━━ Text provided ━━

The recent revelations that staff members of his at the New York Fed advised AIG to hide material matters from regulators may be the final trigger leading to his departure.
Obama needs to change up his economic team anyway. The President took the advice and counsel of Robert Rubin, Lawrence Summers, Timothy Geithner, and Ben Bernanke and resuscitated Wall Street by pumping hundreds of billions of tax dollars as guarantees and bailouts into the financial sector.
We now have a high stock market but disturbingly job openings today are 50% lower than in 2007. Obama has said that 2010 is going to be a year of focusing on job creation and more serious infrastructure investment.
In my view, jobs and national infrastructure should have been the President’s priorities in 2009 — when he actually had the mandate and financial resources to make deep job-creating infrastructure investments that recurring returns to the American economy and workers over the next generation. But Obama is late to the cause, and future results are in doubt.
To convince American voters and working families he is serious about job creation and more sensible economic policies than he has thus far pursued, he can’t keep Lawrence Summers, Romer, Geithner, and the overwhelmingly neoliberal members of his White House econ team.
Obama can’t expect us to believe that the same team members that he has had working out global macroeconomic deals are the same who can focus on microeconomic issues in specific industries and on the nation’s pathetic jobs portfolio. Leo Hindery throws out some ideas on Huffington Post today on how to get the jobs machine going again, but I can’t imagine Obama’s current team seriously pursuing the Hindery action plan.
Jared Bernstein, chief economist to Vice President Joe Biden, is practically the only one with any serious background in infrastructure and jobs-focused economic policy.
So Obama needs to change the team.
I’ve been asking people to give some thought to who should run the Department of Treasury if and after Timothy Geithner departs. I’ve asked a wide variety of people privately — from the heavy labor to financial to high tech sectors — to share with me (off the record) who should take the helm of America’s economic policy shop.
The suggestions are quite varied, but I wanted to open up the discussion more publicly at The Washington Note and at Huffington Post.
Knee jerk, silly answers can always be fun — but they aren’t serious.
We need someone who can think carefully about changing the economic policy course of the country, who is as economist James K. Galbraith just shared with me “incorruptible”, and who can run a big government operation, and instill national and global confidence in his or her leadership.
I have some good and interesting names — but I’d like to hear from all of you.
Who should be America’s next Treasury Secretary?

━━━

◆ Using the information
**a.** Return the part of the post that opens with the words containing "So Obama needs" and closes with "they aren’t serious.".
**b.** According to the post, what job does Jared Bernstein hold?
**c.** Check each statement against the post and say whether it agrees: (i) Obama has called 2010 a year for focusing on job creation. (ii) The writer asked people to name a Treasury pick on the record. (iii) The stock market is currently low. Back each yes or no with the post's exact words.
You won't need the data that comes next.

━━ Source data ━━

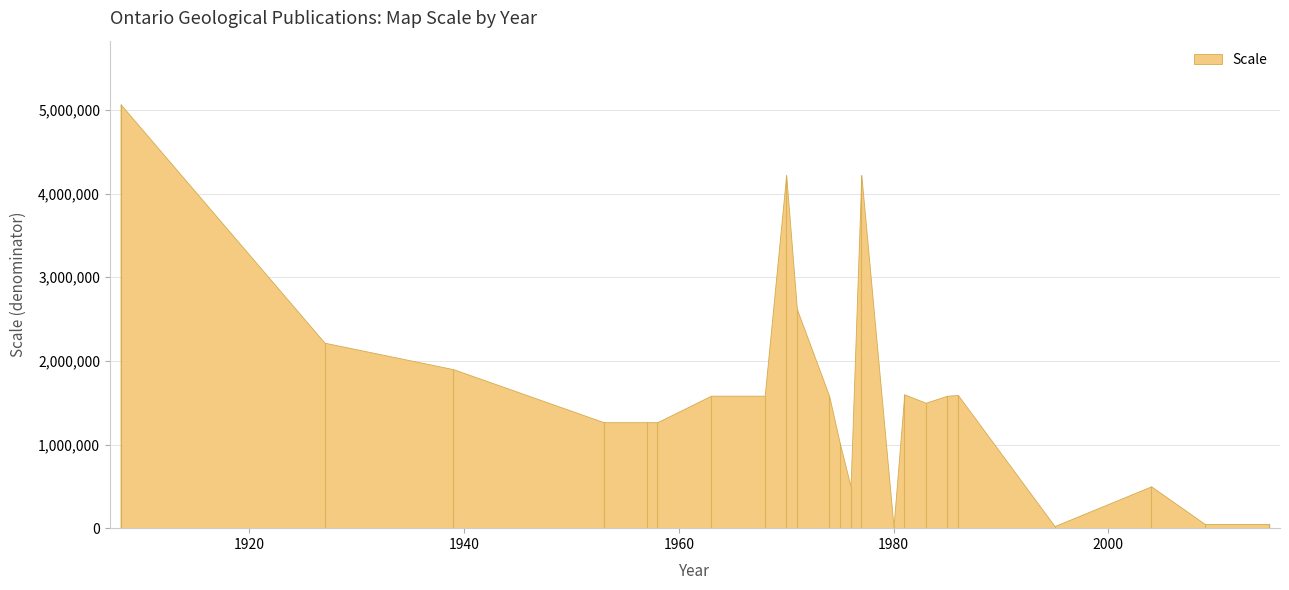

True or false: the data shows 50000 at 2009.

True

━━━

◆ Expected results
**a.**
So Obama needs to change the team.
I’ve been asking people to give some thought to who should run the Department of Treasury if and after Timothy Geithner departs. I’ve asked a wide variety of people privately — from the heavy labor to financial to high tech sectors — to share with me (off the record) who should take the helm of America’s economic policy shop.
The suggestions are quite varied, but I wanted to open up the discussion more publicly at The Washington Note and at Huffington Post.
Knee jerk, silly answers can always be fun — but they aren’t serious.

**b.** He is chief economist to Vice President Joe Biden.

**c.**
(i) Yes: "Obama has said that 2010 is going to be a year of focusing on job creation"
(ii) No: "to share with me (off the record)"
(iii) No: "We now have a high stock market"